Desperate Housewives - Season 2 (Review)
Review by Jack Foley & Hollie Cade
THE second season of Desperate Housewives was lighter in many ways than its predecessor but still maintained very high standards.
Picking up where the first series left off, the second season finds each character in a state of turmoil.
Having lost her husband, Bree (Marcia Cross) flirts with alcoholism as she attempts to cope with a difficult son and a potentially psychopath lover.
Gabrielle (Eva Longoria), meanwhile, ponders motherhood and how to get her husband out of prison, Lynette (Felicity Huffman) shakes up her marital dynamics by going back to work and Susan (Teri Hatcher) continues to try and win over Mike, while ensuring that his troubled son doesn’t come between them or lead her daughter astray.
The season also adds several new characters to Wisteria Lane, including – most notably – Betty Applewhite (Alfre Woodard) as a secretive mother with a mystery guest in her basement…
As always, the writers displayed a canny knack for mixing dark storylines with even blacker humour, making light of murder, homosexuality and bereavement.
In the wrong hands, this could have become tacky but Desperate Housewives always maintained the right balance. What’s more, it did so by featuring a set of (sometimes hysterical) characters who audiences love to hate.
Marcia Cross, especially, won a lot of sympathy for the way in which she brilliantly portrayed her character’s gradual breakdown from control freak to alcoholic. While Teri Hatcher continued to display many a neurotic tendency as the frustratingly inept Susan.
Eva Longoria, meanwhile, continued to impress as the vampish Gabrielle who actually got to display a softer, more vulnerable side to her character when contemplating motherhood – although she had to be at her bitchy best when fending off the attentions of an unwanted nun.
And finally, Felicity Huffman provided many chuckles as she became the main provider for her family, going to work and leaving her husband at home.

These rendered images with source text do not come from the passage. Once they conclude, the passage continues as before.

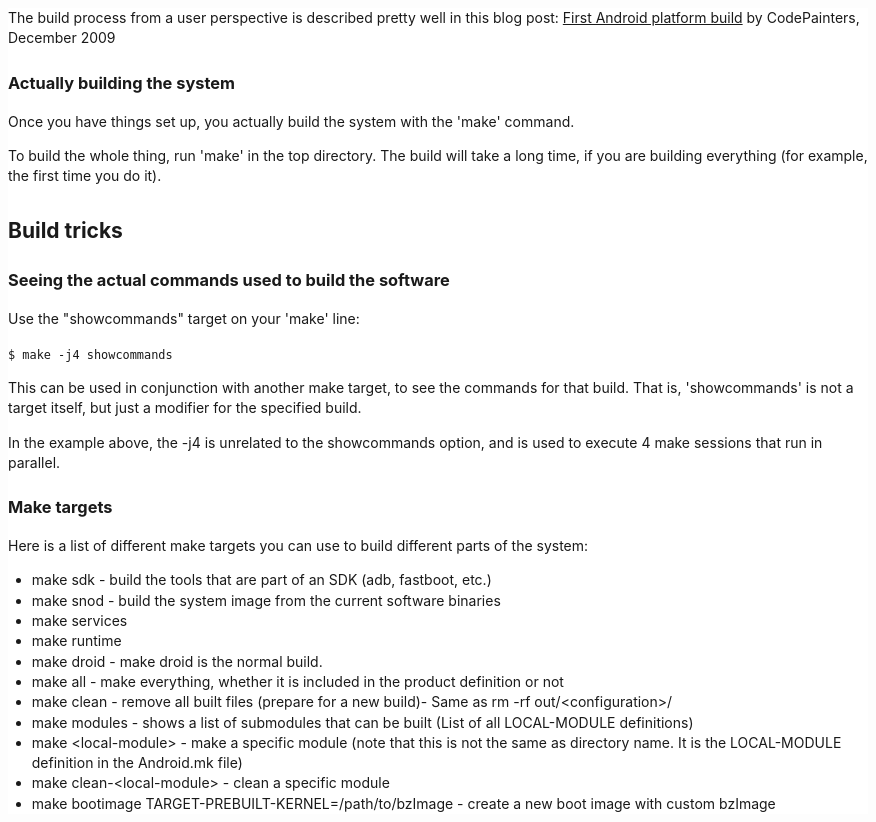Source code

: The build process from a user perspective is described pretty well in
this blog post: [First Android platform
build](http//blog-codepainters-com/2009/12/18/first-android-platform-build/)
by CodePainters, December 2009

### Actually building the system

Once you have things set up, you actually build the system with the
'make' command.

To build the whole thing, run 'make' in the top directory. The build
will take a long time, if you are building everything (for example, the
first time you do it).

## Build tricks

### Seeing the actual commands used to build the software

Use the "showcommands" target on your 'make' line:

    $ make -j4 showcommands

This can be used in conjunction with another make target, to see the
commands for that build. That is, 'showcommands' is not a target itself,
but just a modifier for the specified build.

In the example above, the -j4 is unrelated to the showcommands option,
and is used to execute 4 make sessions that run in parallel.

### Make targets

Here is a list of different make targets you can use to build different
parts of the system:

-   make sdk - build the tools that are part of an SDK (adb, fastboot,
    etc.)
-   make snod - build the system image from the current software
    binaries
-   make services
-   make runtime
-   make droid - make droid is the normal build.
-   make all - make everything, whether it is included in the product
    definition or not
-   make clean - remove all built files (prepare for a new build)- Same
    as rm -rf out/\<configuration\>/
-   make modules - shows a list of submodules that can be built (List of
    all LOCAL\-MODULE definitions)
-   make \<local\-module\> - make a specific module (note that this is
    not the same as directory name. It is the LOCAL\-MODULE definition
    in the Android.mk file)
-   make clean-\<local\-module\> - clean a specific module
-   make bootimage TARGET\-PREBUILT\-KERNEL=/path/to/bzImage - create a
    new boot image with custom bzImage
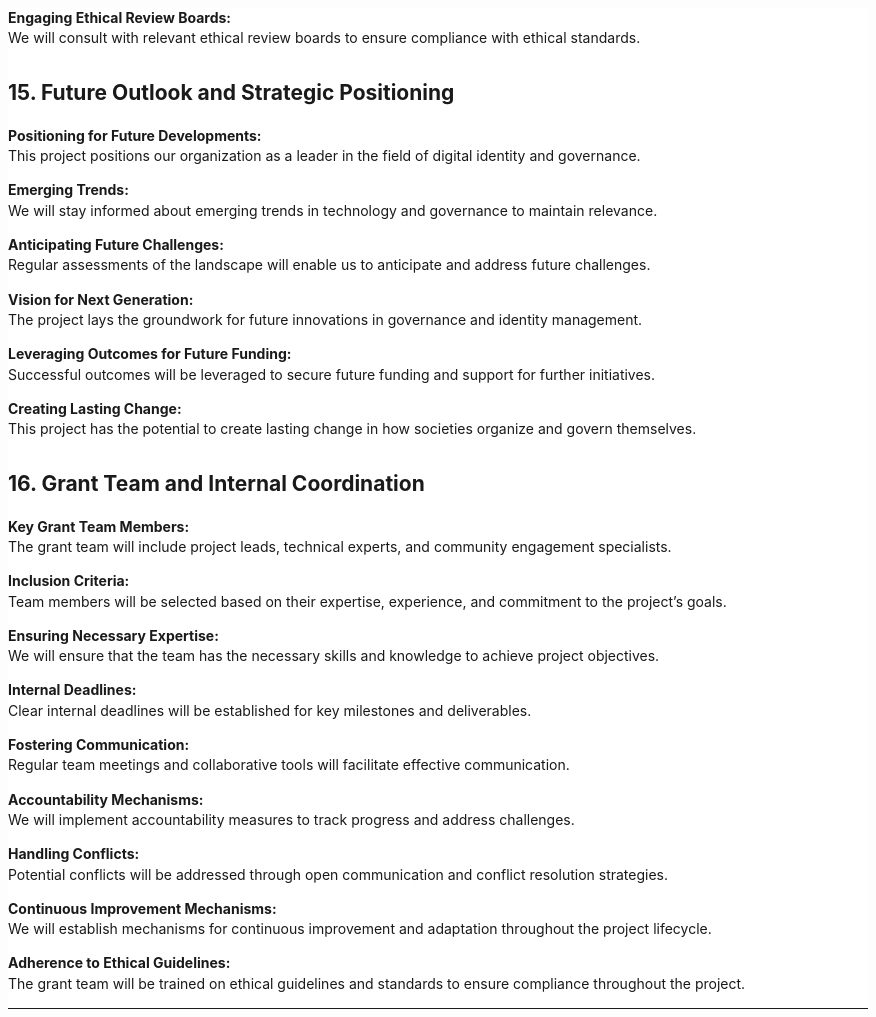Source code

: **Engaging Ethical Review Boards:**  
We will consult with relevant ethical review boards to ensure compliance with ethical standards.

## 15. Future Outlook and Strategic Positioning

**Positioning for Future Developments:**  
This project positions our organization as a leader in the field of digital identity and governance.

**Emerging Trends:**  
We will stay informed about emerging trends in technology and governance to maintain relevance.

**Anticipating Future Challenges:**  
Regular assessments of the landscape will enable us to anticipate and address future challenges.

**Vision for Next Generation:**  
The project lays the groundwork for future innovations in governance and identity management.

**Leveraging Outcomes for Future Funding:**  
Successful outcomes will be leveraged to secure future funding and support for further initiatives.

**Creating Lasting Change:**  
This project has the potential to create lasting change in how societies organize and govern themselves.

## 16. Grant Team and Internal Coordination

**Key Grant Team Members:**  
The grant team will include project leads, technical experts, and community engagement specialists.

**Inclusion Criteria:**  
Team members will be selected based on their expertise, experience, and commitment to the project’s goals.

**Ensuring Necessary Expertise:**  
We will ensure that the team has the necessary skills and knowledge to achieve project objectives.

**Internal Deadlines:**  
Clear internal deadlines will be established for key milestones and deliverables.

**Fostering Communication:**  
Regular team meetings and collaborative tools will facilitate effective communication.

**Accountability Mechanisms:**  
We will implement accountability measures to track progress and address challenges.

**Handling Conflicts:**  
Potential conflicts will be addressed through open communication and conflict resolution strategies.

**Continuous Improvement Mechanisms:**  
We will establish mechanisms for continuous improvement and adaptation throughout the project lifecycle.

**Adherence to Ethical Guidelines:**  
The grant team will be trained on ethical guidelines and standards to ensure compliance throughout the project.

---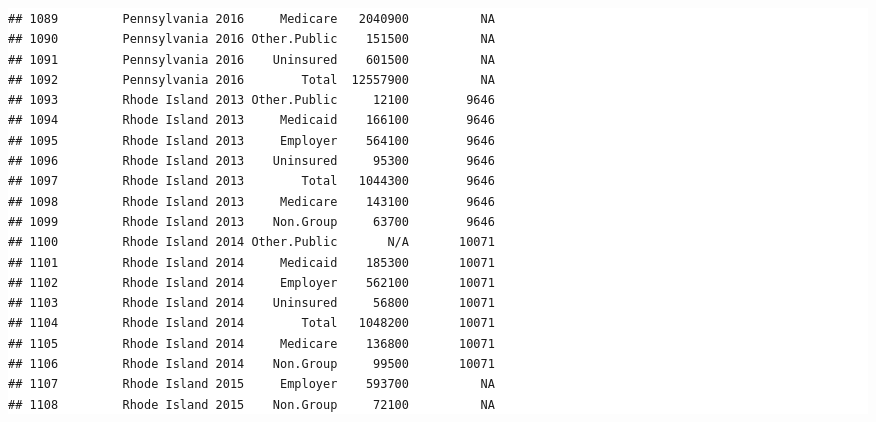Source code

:     ## 1089         Pennsylvania 2016     Medicare   2040900          NA
    ## 1090         Pennsylvania 2016 Other.Public    151500          NA
    ## 1091         Pennsylvania 2016    Uninsured    601500          NA
    ## 1092         Pennsylvania 2016        Total  12557900          NA
    ## 1093         Rhode Island 2013 Other.Public     12100        9646
    ## 1094         Rhode Island 2013     Medicaid    166100        9646
    ## 1095         Rhode Island 2013     Employer    564100        9646
    ## 1096         Rhode Island 2013    Uninsured     95300        9646
    ## 1097         Rhode Island 2013        Total   1044300        9646
    ## 1098         Rhode Island 2013     Medicare    143100        9646
    ## 1099         Rhode Island 2013    Non.Group     63700        9646
    ## 1100         Rhode Island 2014 Other.Public       N/A       10071
    ## 1101         Rhode Island 2014     Medicaid    185300       10071
    ## 1102         Rhode Island 2014     Employer    562100       10071
    ## 1103         Rhode Island 2014    Uninsured     56800       10071
    ## 1104         Rhode Island 2014        Total   1048200       10071
    ## 1105         Rhode Island 2014     Medicare    136800       10071
    ## 1106         Rhode Island 2014    Non.Group     99500       10071
    ## 1107         Rhode Island 2015     Employer    593700          NA
    ## 1108         Rhode Island 2015    Non.Group     72100          NA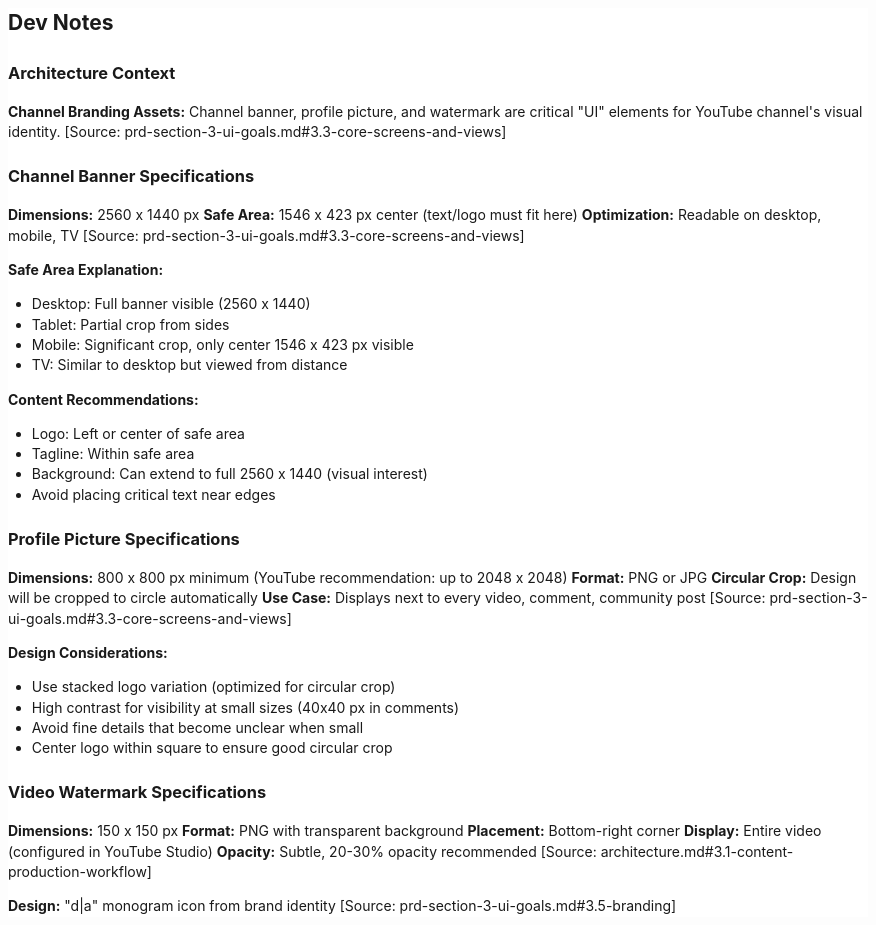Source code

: 
## Dev Notes

### Architecture Context

**Channel Branding Assets:**
Channel banner, profile picture, and watermark are critical "UI" elements for YouTube channel's visual identity.
[Source: prd-section-3-ui-goals.md#3.3-core-screens-and-views]

### Channel Banner Specifications

**Dimensions:** 2560 x 1440 px
**Safe Area:** 1546 x 423 px center (text/logo must fit here)
**Optimization:** Readable on desktop, mobile, TV
[Source: prd-section-3-ui-goals.md#3.3-core-screens-and-views]

**Safe Area Explanation:**
- Desktop: Full banner visible (2560 x 1440)
- Tablet: Partial crop from sides
- Mobile: Significant crop, only center 1546 x 423 px visible
- TV: Similar to desktop but viewed from distance

**Content Recommendations:**
- Logo: Left or center of safe area
- Tagline: Within safe area
- Background: Can extend to full 2560 x 1440 (visual interest)
- Avoid placing critical text near edges

### Profile Picture Specifications

**Dimensions:** 800 x 800 px minimum (YouTube recommendation: up to 2048 x 2048)
**Format:** PNG or JPG
**Circular Crop:** Design will be cropped to circle automatically
**Use Case:** Displays next to every video, comment, community post
[Source: prd-section-3-ui-goals.md#3.3-core-screens-and-views]

**Design Considerations:**
- Use stacked logo variation (optimized for circular crop)
- High contrast for visibility at small sizes (40x40 px in comments)
- Avoid fine details that become unclear when small
- Center logo within square to ensure good circular crop

### Video Watermark Specifications

**Dimensions:** 150 x 150 px
**Format:** PNG with transparent background
**Placement:** Bottom-right corner
**Display:** Entire video (configured in YouTube Studio)
**Opacity:** Subtle, 20-30% opacity recommended
[Source: architecture.md#3.1-content-production-workflow]

**Design:** "d|a" monogram icon from brand identity
[Source: prd-section-3-ui-goals.md#3.5-branding]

Office politics played a big part in her story arc and contributed to one of the more memorable moments as she danced provocatively on top of a bar.
The second series also contained enough intrigue to keep viewers on their toes, culminating in a suitably tense season finale.
The signs remain strong for the third season as the women of Wisteria Lane show no sign of becoming boring just yet….
Season two is therefore highly recommended viewing that continues to highlight why US television is so far ahead of the rest.